Hastanenin bütününde ise büyüyen bir sorun var: Sağlık çalışanlarının ve böylece hastaların salgından korunması için gerekli temizlik ve koruma malzemeleri sağlanamıyor. Dezenfektan sıvılar bile her gün çok az miktarda servislere dağıtılabiliyor.

Akkul’un yattığı hastaneyle ilgili bilgiler TTB’nin bugün yaptığı açıklamayla uyuşuyor.

“Çok fazla sayıda hasta var ve bunların sadece kimlikleri değil sayıları da gizleniyor. Bu politikanın da katkısıyla sağlık çalışanları şu anda büyük bir tehdit altındalar. Salgınlara karşı mücadelenin temel kuralı uygulanmıyor: Sağlık çalışanlarının sağlığı korunmuyor.”

Durum gerçekten bu olabilir ve bunun bedeli önümüzdeki günlerde ağır bir biçimde ödenebilir.

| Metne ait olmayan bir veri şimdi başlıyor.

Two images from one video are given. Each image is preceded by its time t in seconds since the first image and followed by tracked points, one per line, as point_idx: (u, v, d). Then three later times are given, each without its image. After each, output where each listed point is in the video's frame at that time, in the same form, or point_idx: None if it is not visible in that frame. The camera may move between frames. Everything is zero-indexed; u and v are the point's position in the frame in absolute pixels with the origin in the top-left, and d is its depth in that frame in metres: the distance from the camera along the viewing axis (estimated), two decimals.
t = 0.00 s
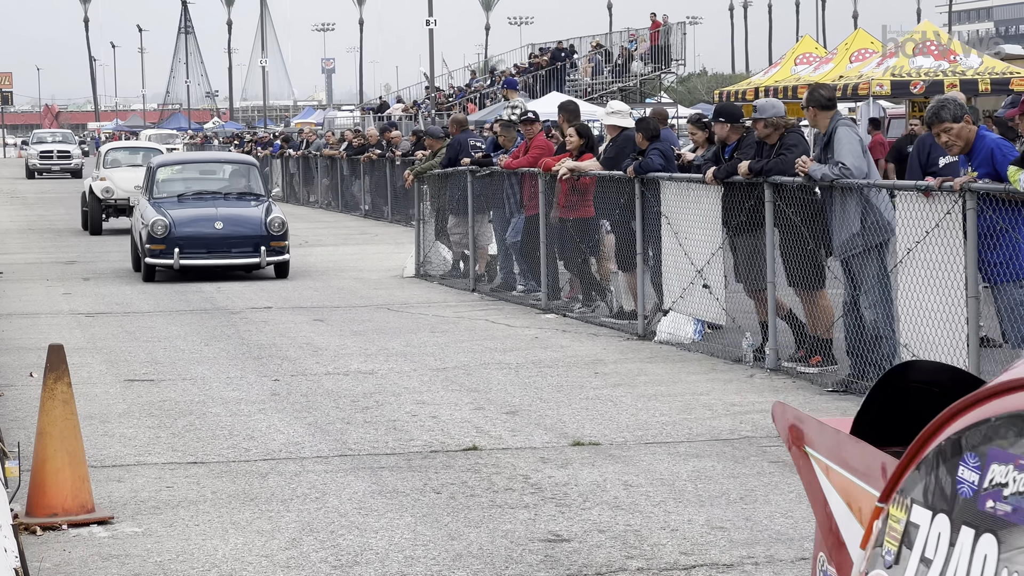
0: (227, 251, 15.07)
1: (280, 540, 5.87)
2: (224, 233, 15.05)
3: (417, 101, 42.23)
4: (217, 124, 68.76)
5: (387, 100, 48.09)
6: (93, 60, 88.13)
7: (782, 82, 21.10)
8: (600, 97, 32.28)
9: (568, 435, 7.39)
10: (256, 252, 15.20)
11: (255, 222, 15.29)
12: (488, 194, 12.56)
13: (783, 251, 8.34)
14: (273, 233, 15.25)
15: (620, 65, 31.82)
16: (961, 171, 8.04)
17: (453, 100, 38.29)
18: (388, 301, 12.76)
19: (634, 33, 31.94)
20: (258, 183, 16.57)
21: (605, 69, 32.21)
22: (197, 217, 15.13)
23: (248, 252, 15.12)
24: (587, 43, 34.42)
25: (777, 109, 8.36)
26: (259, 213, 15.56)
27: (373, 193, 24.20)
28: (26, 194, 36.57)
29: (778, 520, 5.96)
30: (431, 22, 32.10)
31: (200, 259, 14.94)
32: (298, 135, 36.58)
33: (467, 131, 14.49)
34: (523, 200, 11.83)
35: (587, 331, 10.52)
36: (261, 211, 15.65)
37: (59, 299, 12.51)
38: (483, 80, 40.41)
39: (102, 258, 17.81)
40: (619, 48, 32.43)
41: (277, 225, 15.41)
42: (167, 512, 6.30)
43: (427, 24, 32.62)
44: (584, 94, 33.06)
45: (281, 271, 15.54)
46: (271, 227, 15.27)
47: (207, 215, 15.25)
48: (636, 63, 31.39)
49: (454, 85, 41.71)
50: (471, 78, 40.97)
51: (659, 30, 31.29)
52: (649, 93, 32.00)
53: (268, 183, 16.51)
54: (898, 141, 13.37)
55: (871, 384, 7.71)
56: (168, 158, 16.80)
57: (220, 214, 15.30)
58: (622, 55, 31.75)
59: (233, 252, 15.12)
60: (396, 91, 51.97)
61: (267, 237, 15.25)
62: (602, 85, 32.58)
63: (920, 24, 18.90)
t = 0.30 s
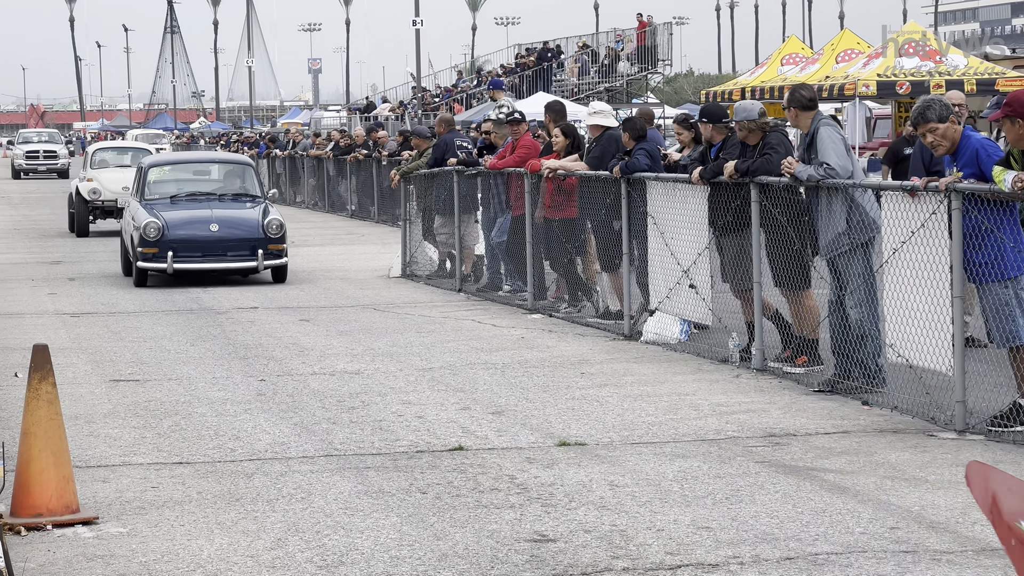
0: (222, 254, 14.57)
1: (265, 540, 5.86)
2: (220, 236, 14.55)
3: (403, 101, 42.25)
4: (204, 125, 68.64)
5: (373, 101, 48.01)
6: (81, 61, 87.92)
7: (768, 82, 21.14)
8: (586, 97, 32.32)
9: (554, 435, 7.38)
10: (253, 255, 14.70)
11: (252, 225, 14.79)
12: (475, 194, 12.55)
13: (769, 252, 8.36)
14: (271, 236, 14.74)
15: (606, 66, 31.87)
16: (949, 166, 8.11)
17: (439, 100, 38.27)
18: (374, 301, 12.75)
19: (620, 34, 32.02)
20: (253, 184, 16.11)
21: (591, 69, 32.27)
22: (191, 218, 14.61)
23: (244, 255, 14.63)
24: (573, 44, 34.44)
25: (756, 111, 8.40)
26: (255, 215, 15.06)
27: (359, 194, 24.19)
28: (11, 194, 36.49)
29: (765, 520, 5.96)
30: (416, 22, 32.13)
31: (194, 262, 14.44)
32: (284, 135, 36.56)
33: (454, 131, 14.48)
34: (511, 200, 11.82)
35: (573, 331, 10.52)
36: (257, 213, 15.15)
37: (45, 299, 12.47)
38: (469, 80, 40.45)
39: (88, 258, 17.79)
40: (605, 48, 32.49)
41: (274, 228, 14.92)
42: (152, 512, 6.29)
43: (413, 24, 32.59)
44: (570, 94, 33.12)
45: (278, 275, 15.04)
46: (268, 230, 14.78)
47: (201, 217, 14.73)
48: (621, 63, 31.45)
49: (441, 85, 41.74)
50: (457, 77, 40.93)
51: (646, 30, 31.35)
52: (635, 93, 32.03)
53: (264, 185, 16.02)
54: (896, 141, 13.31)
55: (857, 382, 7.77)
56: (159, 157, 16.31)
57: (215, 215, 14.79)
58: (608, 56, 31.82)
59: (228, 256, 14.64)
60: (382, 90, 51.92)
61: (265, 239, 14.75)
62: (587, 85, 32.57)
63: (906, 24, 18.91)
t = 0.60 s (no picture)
0: (222, 257, 13.87)
1: (254, 538, 5.86)
2: (220, 238, 13.84)
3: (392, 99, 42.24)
4: (196, 124, 68.57)
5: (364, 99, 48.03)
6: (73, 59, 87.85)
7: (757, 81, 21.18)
8: (575, 96, 32.35)
9: (542, 433, 7.38)
10: (254, 258, 14.00)
11: (253, 226, 14.07)
12: (464, 192, 12.54)
13: (757, 250, 8.38)
14: (273, 238, 14.03)
15: (595, 64, 31.90)
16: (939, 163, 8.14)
17: (429, 98, 38.25)
18: (363, 299, 12.76)
19: (609, 32, 32.06)
20: (253, 183, 15.36)
21: (580, 68, 32.30)
22: (190, 219, 13.92)
23: (245, 258, 13.91)
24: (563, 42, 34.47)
25: (741, 110, 8.42)
26: (257, 215, 14.34)
27: (348, 192, 24.19)
28: None
29: (753, 518, 5.97)
30: (405, 20, 32.14)
31: (192, 266, 13.76)
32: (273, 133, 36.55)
33: (443, 129, 14.48)
34: (501, 199, 11.81)
35: (562, 329, 10.52)
36: (259, 212, 14.43)
37: (33, 297, 12.46)
38: (458, 78, 40.45)
39: (77, 256, 17.78)
40: (594, 47, 32.52)
41: (277, 229, 14.21)
42: (140, 510, 6.28)
43: (403, 23, 32.58)
44: (559, 92, 33.14)
45: (281, 278, 14.34)
46: (270, 231, 14.06)
47: (201, 217, 14.03)
48: (611, 62, 31.52)
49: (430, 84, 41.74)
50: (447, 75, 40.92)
51: (635, 28, 31.41)
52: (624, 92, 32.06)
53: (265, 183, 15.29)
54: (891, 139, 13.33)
55: (845, 380, 7.79)
56: (156, 154, 15.60)
57: (215, 215, 14.09)
58: (597, 54, 31.86)
59: (229, 258, 13.93)
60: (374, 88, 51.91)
61: (267, 241, 14.04)
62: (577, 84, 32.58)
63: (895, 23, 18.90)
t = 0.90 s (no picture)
0: (228, 260, 13.42)
1: (248, 536, 5.86)
2: (226, 240, 13.39)
3: (386, 98, 42.24)
4: (190, 122, 68.45)
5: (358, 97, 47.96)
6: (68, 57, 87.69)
7: (751, 79, 21.16)
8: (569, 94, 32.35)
9: (536, 431, 7.39)
10: (261, 261, 13.56)
11: (260, 227, 13.64)
12: (458, 190, 12.54)
13: (750, 248, 8.39)
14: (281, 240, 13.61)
15: (589, 62, 31.90)
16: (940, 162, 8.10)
17: (423, 96, 38.21)
18: (357, 297, 12.76)
19: (603, 30, 32.05)
20: (258, 182, 15.15)
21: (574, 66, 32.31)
22: (195, 221, 13.48)
23: (252, 261, 13.48)
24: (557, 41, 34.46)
25: (734, 108, 8.49)
26: (264, 216, 13.92)
27: (343, 190, 24.18)
28: None
29: (746, 516, 5.97)
30: (399, 18, 32.17)
31: (197, 269, 13.30)
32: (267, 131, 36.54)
33: (437, 127, 14.46)
34: (495, 197, 11.82)
35: (556, 328, 10.53)
36: (266, 214, 14.01)
37: (27, 294, 12.45)
38: (452, 77, 40.45)
39: (71, 255, 17.78)
40: (588, 45, 32.53)
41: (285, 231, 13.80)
42: (134, 508, 6.28)
43: (398, 21, 32.56)
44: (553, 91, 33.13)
45: (289, 282, 13.91)
46: (277, 233, 13.63)
47: (206, 218, 13.59)
48: (605, 60, 31.51)
49: (424, 82, 41.74)
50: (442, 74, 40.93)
51: (629, 27, 31.44)
52: (618, 90, 32.03)
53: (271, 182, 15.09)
54: (888, 141, 13.37)
55: (839, 379, 7.80)
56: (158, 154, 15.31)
57: (220, 216, 13.65)
58: (591, 52, 31.87)
59: (235, 261, 13.49)
60: (368, 86, 51.90)
61: (274, 243, 13.61)
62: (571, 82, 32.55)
63: (888, 23, 18.91)
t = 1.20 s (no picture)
0: (241, 264, 12.78)
1: (247, 536, 5.86)
2: (239, 244, 12.75)
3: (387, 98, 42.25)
4: (191, 121, 68.46)
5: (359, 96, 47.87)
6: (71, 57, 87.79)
7: (751, 80, 21.10)
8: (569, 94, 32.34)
9: (536, 431, 7.39)
10: (276, 266, 12.92)
11: (274, 230, 13.02)
12: (458, 189, 12.53)
13: (750, 249, 8.38)
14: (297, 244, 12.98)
15: (590, 62, 31.90)
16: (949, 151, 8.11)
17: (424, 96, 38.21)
18: (358, 297, 12.75)
19: (604, 30, 32.02)
20: (271, 182, 14.52)
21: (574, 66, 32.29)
22: (206, 223, 12.86)
23: (266, 266, 12.83)
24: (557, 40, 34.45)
25: (734, 108, 8.48)
26: (278, 219, 13.29)
27: (343, 190, 24.18)
28: None
29: (746, 516, 5.97)
30: (399, 17, 32.20)
31: (209, 274, 12.66)
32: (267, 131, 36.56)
33: (437, 127, 14.44)
34: (496, 197, 11.80)
35: (556, 328, 10.53)
36: (280, 217, 13.38)
37: (28, 293, 12.47)
38: (453, 77, 40.45)
39: (71, 254, 17.79)
40: (589, 45, 32.51)
41: (301, 234, 13.18)
42: (134, 507, 6.29)
43: (398, 20, 32.54)
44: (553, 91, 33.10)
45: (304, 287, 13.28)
46: (293, 237, 13.01)
47: (218, 221, 12.97)
48: (605, 60, 31.50)
49: (425, 82, 41.74)
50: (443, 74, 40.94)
51: (629, 27, 31.28)
52: (618, 90, 32.00)
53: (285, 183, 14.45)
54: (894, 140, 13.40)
55: (839, 379, 7.79)
56: (169, 152, 14.70)
57: (233, 219, 13.04)
58: (592, 52, 31.87)
59: (248, 266, 12.84)
60: (369, 87, 51.92)
61: (289, 247, 12.99)
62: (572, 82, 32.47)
63: (888, 22, 18.92)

Okurlarımız lütfen yanlış anlamasın, söylediğimiz “Hepimiz ölebiliriz” değil. Sonuçta riskleri büyük olsa da tedavisi mümkün olan bir hastalıktan söz ediyoruz. Tehlike sistemle ilgili: Salgın bir anda çok büyük bir yayılma gösterebilir. Sağlık sistemi yığılan onbinlerce hasta, kendisi hasta olmuş binlerce sağlık çalışanı ve buna hiç hazır olmayan hastanelerle kilitlenebilir.

Umre dönüşünden, sonuçları gizlemeye kadar birçok konuda hiç iyi işaretler vermemiş olan sağlık üstyapısı bu konuda hiç güven vermiyor.

“Bakanı takdir etmek lazım, çok iyi çalıştı” hikayelerinin de önümüzdeki dönemde hiçbir hükmü olmayacak.

DÜZELTMELER

Haberimizi hazırladıktan sonra iki konuda düzeltme yapma ihtiyacı duyduk.

Birincisi, Akkul'un eşi kendisinin hastanede olmadığını ve yatışının hiç yapılmadığını duyurmuştu. Bu hastane tarafından da doğrulandı. Bayan Akkul sadece test için hastaneye gelmişti.

İkinci düzeltme ise Akkul'un odasının bulunduğu koridorun boşaltıldığı konusundaydı. Hastanedeki kaynaklarımız haberimizin ardından bize tekrar ulaşarak koridorda başka hastalara ait odaların da bulunmaya devam ettirdiğini bildirdi.